The Supreme Council of the Armed Forces (SCAF) said it would take all "legal measures to hold accountable the people responsible for the violations."
But, according to Channel News Asia
, the statement came only hours after forensic experts said that most of the people who died in the protests since Friday died of guns shot wounds, despite denials by the military that they fired on protesters. According to the health ministry, 14 people have died since Friday.

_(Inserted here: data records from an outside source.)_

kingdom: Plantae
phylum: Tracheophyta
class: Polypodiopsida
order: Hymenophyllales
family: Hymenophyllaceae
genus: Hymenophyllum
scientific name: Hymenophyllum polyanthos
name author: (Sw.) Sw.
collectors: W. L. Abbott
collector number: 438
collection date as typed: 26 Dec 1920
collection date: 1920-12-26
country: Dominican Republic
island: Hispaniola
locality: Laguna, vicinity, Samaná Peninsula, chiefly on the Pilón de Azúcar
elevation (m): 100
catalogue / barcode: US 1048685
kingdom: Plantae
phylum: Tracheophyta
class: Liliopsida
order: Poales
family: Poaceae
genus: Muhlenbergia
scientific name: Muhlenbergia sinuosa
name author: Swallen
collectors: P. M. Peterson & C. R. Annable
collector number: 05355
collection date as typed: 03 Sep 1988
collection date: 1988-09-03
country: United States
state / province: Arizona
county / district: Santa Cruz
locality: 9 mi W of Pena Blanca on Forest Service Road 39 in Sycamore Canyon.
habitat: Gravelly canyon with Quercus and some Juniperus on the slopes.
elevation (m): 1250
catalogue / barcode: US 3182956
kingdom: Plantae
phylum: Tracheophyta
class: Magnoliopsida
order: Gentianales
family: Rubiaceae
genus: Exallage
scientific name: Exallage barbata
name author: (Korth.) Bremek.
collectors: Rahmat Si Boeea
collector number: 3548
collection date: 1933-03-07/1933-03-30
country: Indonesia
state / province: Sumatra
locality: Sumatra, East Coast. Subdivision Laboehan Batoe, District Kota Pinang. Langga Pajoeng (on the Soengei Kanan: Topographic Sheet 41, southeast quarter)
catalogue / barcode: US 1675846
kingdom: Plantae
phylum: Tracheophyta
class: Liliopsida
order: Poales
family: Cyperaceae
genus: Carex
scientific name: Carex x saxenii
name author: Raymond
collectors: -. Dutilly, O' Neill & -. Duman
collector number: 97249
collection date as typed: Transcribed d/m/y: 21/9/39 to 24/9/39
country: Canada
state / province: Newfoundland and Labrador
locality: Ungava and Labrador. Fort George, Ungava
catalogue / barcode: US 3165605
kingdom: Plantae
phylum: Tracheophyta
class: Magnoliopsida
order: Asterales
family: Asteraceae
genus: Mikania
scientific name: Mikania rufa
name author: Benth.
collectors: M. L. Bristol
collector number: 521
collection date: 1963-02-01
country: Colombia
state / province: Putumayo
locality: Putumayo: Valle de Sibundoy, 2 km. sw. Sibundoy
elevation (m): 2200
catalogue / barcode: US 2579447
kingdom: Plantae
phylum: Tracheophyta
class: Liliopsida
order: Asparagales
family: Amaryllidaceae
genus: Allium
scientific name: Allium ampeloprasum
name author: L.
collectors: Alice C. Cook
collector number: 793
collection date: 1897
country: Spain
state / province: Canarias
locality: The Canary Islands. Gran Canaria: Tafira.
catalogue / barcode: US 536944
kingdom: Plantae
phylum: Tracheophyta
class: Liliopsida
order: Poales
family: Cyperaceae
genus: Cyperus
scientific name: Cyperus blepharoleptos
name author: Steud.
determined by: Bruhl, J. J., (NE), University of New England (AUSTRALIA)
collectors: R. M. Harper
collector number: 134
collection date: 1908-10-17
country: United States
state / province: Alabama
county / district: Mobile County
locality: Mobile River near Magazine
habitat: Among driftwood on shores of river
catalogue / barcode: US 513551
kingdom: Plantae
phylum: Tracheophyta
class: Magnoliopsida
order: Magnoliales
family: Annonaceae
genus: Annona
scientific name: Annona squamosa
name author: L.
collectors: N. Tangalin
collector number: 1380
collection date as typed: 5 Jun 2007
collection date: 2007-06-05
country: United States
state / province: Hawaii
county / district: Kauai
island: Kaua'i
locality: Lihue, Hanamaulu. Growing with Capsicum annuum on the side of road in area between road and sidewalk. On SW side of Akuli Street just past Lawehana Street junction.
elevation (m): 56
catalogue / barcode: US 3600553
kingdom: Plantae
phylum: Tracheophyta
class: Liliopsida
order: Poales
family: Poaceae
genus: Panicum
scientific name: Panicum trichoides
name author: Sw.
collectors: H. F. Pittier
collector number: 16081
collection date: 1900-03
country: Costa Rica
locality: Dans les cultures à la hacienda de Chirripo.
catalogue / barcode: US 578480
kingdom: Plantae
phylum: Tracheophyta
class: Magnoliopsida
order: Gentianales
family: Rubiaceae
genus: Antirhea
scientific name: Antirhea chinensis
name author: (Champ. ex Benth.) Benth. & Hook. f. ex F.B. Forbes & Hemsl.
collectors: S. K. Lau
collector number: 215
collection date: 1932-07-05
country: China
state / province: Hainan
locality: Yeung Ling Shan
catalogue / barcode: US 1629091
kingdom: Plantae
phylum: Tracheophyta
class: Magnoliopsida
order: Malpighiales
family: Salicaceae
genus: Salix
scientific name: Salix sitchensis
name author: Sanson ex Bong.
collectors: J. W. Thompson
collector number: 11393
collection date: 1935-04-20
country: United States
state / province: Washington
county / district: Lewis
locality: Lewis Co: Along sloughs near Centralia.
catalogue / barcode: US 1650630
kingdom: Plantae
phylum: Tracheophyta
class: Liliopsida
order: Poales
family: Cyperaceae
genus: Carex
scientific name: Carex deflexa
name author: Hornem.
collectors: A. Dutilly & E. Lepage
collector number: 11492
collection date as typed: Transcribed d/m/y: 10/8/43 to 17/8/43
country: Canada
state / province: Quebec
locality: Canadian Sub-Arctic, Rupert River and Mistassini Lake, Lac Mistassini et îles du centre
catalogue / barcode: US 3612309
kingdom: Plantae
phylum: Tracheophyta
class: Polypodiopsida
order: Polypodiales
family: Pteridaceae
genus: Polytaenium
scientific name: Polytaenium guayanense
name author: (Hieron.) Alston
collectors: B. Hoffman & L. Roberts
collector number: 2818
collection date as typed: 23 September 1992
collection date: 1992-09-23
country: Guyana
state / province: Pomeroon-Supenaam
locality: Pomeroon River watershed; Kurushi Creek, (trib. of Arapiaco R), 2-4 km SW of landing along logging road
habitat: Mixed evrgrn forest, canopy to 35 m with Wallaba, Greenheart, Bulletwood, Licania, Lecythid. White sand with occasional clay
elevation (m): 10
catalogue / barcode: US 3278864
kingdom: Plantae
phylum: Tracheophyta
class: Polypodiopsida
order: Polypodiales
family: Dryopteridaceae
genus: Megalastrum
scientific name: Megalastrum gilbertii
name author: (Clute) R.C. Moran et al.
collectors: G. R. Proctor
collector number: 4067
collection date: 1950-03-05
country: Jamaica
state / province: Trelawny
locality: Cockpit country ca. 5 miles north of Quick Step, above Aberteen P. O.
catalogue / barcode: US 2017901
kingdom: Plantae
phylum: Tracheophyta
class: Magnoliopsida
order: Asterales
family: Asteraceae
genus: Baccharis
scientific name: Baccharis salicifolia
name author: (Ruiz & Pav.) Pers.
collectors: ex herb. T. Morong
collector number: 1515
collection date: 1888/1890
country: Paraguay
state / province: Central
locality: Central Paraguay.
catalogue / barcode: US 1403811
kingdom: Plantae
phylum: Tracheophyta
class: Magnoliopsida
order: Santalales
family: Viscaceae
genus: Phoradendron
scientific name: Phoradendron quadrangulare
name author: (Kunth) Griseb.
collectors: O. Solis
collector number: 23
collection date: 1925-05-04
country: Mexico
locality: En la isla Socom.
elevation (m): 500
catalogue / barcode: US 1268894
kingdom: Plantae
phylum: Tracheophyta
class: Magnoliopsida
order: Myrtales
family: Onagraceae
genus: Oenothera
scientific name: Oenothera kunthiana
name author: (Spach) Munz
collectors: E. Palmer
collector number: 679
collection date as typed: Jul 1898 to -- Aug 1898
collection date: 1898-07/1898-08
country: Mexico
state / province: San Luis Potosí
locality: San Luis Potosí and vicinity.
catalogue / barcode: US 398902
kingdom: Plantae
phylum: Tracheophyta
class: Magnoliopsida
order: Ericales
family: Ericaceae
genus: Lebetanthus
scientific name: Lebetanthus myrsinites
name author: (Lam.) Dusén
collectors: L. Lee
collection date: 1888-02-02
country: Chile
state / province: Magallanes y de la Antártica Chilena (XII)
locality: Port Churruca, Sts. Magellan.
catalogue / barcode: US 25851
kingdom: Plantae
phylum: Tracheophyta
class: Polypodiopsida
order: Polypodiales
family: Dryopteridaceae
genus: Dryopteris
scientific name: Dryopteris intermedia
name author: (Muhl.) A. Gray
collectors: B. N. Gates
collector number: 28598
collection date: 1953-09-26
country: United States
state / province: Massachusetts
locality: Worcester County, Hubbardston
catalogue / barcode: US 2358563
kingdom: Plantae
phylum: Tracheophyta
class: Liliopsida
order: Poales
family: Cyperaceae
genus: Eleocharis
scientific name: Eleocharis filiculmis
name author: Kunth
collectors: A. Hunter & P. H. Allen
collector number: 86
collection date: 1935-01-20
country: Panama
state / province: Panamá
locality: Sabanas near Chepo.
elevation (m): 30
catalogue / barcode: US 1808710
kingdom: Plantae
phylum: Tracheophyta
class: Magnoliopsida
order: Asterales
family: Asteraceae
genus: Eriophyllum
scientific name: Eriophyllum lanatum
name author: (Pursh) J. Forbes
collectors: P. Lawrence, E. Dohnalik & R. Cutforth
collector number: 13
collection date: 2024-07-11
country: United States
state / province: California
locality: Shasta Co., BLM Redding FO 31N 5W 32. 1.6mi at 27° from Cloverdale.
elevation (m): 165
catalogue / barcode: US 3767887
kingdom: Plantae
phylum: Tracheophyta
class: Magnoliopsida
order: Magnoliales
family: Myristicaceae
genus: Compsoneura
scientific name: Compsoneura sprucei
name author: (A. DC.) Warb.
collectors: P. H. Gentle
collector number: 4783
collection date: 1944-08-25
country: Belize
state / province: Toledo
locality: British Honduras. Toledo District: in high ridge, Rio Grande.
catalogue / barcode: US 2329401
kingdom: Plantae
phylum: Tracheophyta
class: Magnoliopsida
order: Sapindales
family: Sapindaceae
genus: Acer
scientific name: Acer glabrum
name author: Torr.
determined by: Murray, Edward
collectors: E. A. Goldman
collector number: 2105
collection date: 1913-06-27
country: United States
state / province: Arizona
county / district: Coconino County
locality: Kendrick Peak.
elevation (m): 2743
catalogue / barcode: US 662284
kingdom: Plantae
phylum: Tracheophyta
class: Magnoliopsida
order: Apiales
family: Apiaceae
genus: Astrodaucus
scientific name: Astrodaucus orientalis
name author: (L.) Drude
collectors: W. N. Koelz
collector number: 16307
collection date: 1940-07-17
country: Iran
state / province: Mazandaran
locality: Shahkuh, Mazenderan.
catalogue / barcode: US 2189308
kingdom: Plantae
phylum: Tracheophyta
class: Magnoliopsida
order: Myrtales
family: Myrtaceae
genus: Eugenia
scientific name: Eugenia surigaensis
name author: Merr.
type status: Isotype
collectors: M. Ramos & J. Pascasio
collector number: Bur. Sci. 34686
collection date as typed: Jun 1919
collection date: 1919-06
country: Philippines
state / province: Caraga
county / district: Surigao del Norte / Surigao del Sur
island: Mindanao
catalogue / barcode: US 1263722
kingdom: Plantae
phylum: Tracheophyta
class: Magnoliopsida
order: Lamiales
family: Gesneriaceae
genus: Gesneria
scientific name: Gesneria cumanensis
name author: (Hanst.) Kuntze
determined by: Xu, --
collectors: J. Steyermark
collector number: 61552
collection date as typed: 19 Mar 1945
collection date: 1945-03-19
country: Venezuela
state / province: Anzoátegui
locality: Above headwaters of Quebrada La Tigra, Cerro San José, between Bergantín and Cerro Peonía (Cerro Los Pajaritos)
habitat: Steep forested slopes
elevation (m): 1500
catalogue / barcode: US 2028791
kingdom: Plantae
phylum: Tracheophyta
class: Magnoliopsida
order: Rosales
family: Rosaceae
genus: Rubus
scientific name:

reports that on Monday, the Supreme Council of Armed Forces issued a statement that seemed to excuse the action of its soldiers. The statement by Major General Adel Emara, while saying that the Army does not "use force against protesters," also said that the protesters in Tahrir were "people seeking to destroy the state...not the honorable people of the January 25 revolution." The SCAF acknowledged that the veiled woman was brutally attacked, but said, "...you have to look at the circumstances around (the incident)...We are investigating it, we have nothing to hide."
San Francisco Chronicle
reports Secretary of State Hillary Clinton on Monday, addressing students at Georgetown University, condemned the attacks and accused the Egyptian authorities of failing women. She described the case of the woman who was stripped and beaten as "shocking." Clinton said: "This systematic degradation of Egyptian women dishonors the revolution, disgraces the state and its uniform, and is not worthy of a great people."
Retired General Abdelmoneim Kato, adviser to the military government, has also drawn heavy criticism for a statement credited to him. He is alleged to have said that the Tahrir demonstrators were "street kids who deserve to be thrown into Hitler's incinerators." Former UN nuclear watchdog official and presidential hopeful in Egypt Mohamed El Baradei, said the general's statement showed a "deranged and criminal state of mind."